Ephemera20 began as a straightforward undertaking: to collect web addresses into a browsable index, arranged by subject rather than by popularity or algorithmic weight. The result is an open catalog, composited in the manner of a printer who sets type as it comes — in sequence, without editorial preference, one entry after another until the drawer is full.
The catalog is organised into 22 sections, each corresponding to a broad area of trade or interest: automobiles, dental services, technology, travel, finance, and so on, with a miscellany section for addresses that do not fit elsewhere. Within each section, entries appear in the order they were submitted — there is no ranking, no promotion, and no fee for placement. A site submitted today will appear at the foot of its section's list, in the same position as any other new arrival.
Submissions are accepted from any web address that falls within one of the 22 sections. Each submission is reviewed briefly before it is filed — the review is a light press-check rather than a rigorous editorial process — and there is no charge to list. The catalog is open to businesses and individuals alike.

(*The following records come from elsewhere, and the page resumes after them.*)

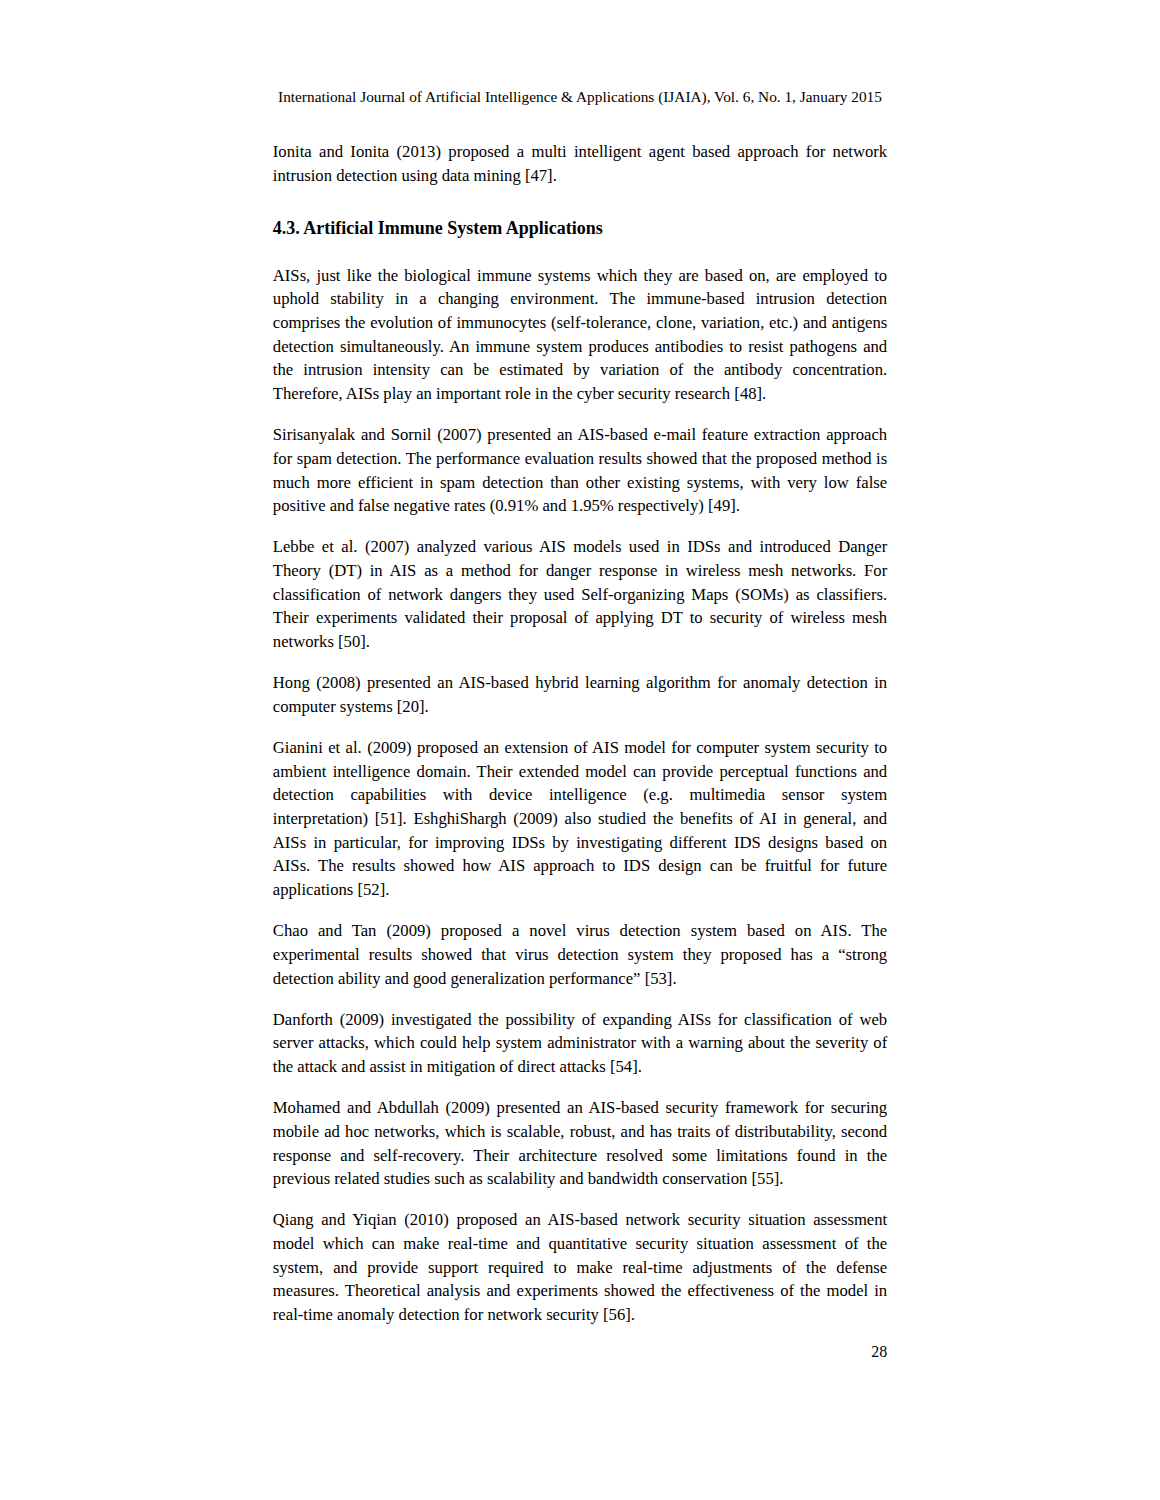International Journal of Artificial Intelligence & Applications (IJAIA), Vol. 6, No. 1, January 2015
Ionita and Ionita (2013) proposed a multi intelligent agent based approach for network intrusion detection using data mining [47].
4.3. Artificial Immune System Applications
AISs, just like the biological immune systems which they are based on, are employed to uphold stability in a changing environment. The immune-based intrusion detection comprises the evolution of immunocytes (self-tolerance, clone, variation, etc.) and antigens detection simultaneously. An immune system produces antibodies to resist pathogens and the intrusion intensity can be estimated by variation of the antibody concentration. Therefore, AISs play an important role in the cyber security research [48].
Sirisanyalak and Sornil (2007) presented an AIS-based e-mail feature extraction approach for spam detection. The performance evaluation results showed that the proposed method is much more efficient in spam detection than other existing systems, with very low false positive and false negative rates (0.91% and 1.95% respectively) [49].
Lebbe et al. (2007) analyzed various AIS models used in IDSs and introduced Danger Theory (DT) in AIS as a method for danger response in wireless mesh networks. For classification of network dangers they used Self-organizing Maps (SOMs) as classifiers. Their experiments validated their proposal of applying DT to security of wireless mesh networks [50].
Hong (2008) presented an AIS-based hybrid learning algorithm for anomaly detection in computer systems [20].
Gianini et al. (2009) proposed an extension of AIS model for computer system security to ambient intelligence domain. Their extended model can provide perceptual functions and detection capabilities with device intelligence (e.g. multimedia sensor system interpretation) [51]. EshghiShargh (2009) also studied the benefits of AI in general, and AISs in particular, for improving IDSs by investigating different IDS designs based on AISs. The results showed how AIS approach to IDS design can be fruitful for future applications [52].
Chao and Tan (2009) proposed a novel virus detection system based on AIS. The experimental results showed that virus detection system they proposed has a “strong detection ability and good generalization performance” [53].
Danforth (2009) investigated the possibility of expanding AISs for classification of web server attacks, which could help system administrator with a warning about the severity of the attack and assist in mitigation of direct attacks [54].
Mohamed and Abdullah (2009) presented an AIS-based security framework for securing mobile ad hoc networks, which is scalable, robust, and has traits of distributability, second response and self-recovery. Their architecture resolved some limitations found in the previous related studies such as scalability and bandwidth conservation [55].
Qiang and Yiqian (2010) proposed an AIS-based network security situation assessment model which can make real-time and quantitative security situation assessment of the system, and provide support required to make real-time adjustments of the defense measures. Theoretical analysis and experiments showed the effectiveness of the model in real-time anomaly detection for network security [56].
28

Ephemera20 takes its name from the printer's term for small, incidental printed items: the handbills, labels, tickets, and notices that accumulate at the edges of the press run. The catalog is maintained in that spirit — a collection of incidental addresses, gathered without grand purpose, useful to those who know what they are looking for and sometimes surprising to those who do not.
The index is not connected to any search engine ranking product and makes no claims about the visibility or authority of listed addresses. It is, simply, a directory: type set in order, filed under headings, left on the shelf for the reader to browse.